News And Advice

Insights, tips and news for job seekers and employers.

Deciphering a Neutral Reference Check

Performing reference checks is a standard part of the hiring process if you’re a recruiter or an HR professional. And it seems simple enough — call the candidate’s listed references in their application and ask them your questions. But sooner or later, you’ll run into a problem: the neutral reference check.

Read on to find out more about neutral reference checks and what to do about them.

What is a neutral reference check?

A neutral reference check means that the reference you contacted stayed, well… neutral. They didn’t give ecstatic praise for the candidate, but they didn’t disparage them, either. Their feedback on your candidate wasn’t necessarily bad, but it wasn’t good. This leaves you in the lurch — you’ll probably start wondering if your candidate is the ideal fit you thought they were or if the reference was having an “off” day.

Why did your candidate receive a neutral reference check?

It’s important to realize several possible reasons why the reference you called gave a neutral reference check. Keeping these possibilities in mind can help you navigate a neutral reference check when it happens.
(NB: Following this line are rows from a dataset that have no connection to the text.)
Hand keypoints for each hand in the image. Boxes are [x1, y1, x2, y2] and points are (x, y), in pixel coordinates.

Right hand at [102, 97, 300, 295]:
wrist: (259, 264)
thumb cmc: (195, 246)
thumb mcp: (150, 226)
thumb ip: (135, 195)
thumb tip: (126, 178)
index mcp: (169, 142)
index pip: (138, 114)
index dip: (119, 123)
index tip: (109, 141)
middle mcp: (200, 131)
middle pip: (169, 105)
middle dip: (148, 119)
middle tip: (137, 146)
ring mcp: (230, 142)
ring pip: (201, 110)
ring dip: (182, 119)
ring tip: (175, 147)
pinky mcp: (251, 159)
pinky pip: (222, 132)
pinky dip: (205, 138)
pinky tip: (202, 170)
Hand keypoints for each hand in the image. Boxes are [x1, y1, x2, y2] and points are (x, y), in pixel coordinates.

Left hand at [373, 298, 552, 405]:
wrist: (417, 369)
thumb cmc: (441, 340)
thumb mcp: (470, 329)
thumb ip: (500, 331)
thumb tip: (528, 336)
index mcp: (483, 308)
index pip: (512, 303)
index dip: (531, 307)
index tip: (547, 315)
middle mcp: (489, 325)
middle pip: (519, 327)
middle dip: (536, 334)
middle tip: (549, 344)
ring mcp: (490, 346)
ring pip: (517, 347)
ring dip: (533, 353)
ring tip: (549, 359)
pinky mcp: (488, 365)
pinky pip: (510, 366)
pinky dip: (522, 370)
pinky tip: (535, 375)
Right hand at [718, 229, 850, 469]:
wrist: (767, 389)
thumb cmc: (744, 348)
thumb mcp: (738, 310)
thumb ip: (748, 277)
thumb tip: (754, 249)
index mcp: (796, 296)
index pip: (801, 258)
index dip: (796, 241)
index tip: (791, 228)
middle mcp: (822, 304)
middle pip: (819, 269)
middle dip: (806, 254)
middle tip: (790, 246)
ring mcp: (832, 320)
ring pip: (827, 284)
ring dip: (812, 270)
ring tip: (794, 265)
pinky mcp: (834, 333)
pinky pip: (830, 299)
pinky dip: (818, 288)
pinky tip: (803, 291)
First, it’s possible that the reference’s company policy doesn’t allow them to say everything they might like. Perhaps they’re restricted from giving feedback on former employees. This doesn’t reflect poorly on your candidate; it’s just a matter of policy.

It’s also possible that the reference is reluctant to speak negatively about the candidate, even if they have negative things they could say. References might feel like they should always be polite. Another possibility is that the reference didn’t really know the candidate very well, and they simply don’t have any profound insights.

How can you make the most of a neutral reference check?

Whatever the reason for a neutral reference check, how can you make the most of it when it happens? The first tip is to ask specific questions that the reference can’t answer vaguely. For example: “Would you hire this person again?” You can also address the neutrality outright and ask the candidate if there’s a particular reason they’re not giving specifics. And remember: if every other reference you’ve talked to gives glowing recommendations and one does not, they’re the outlier.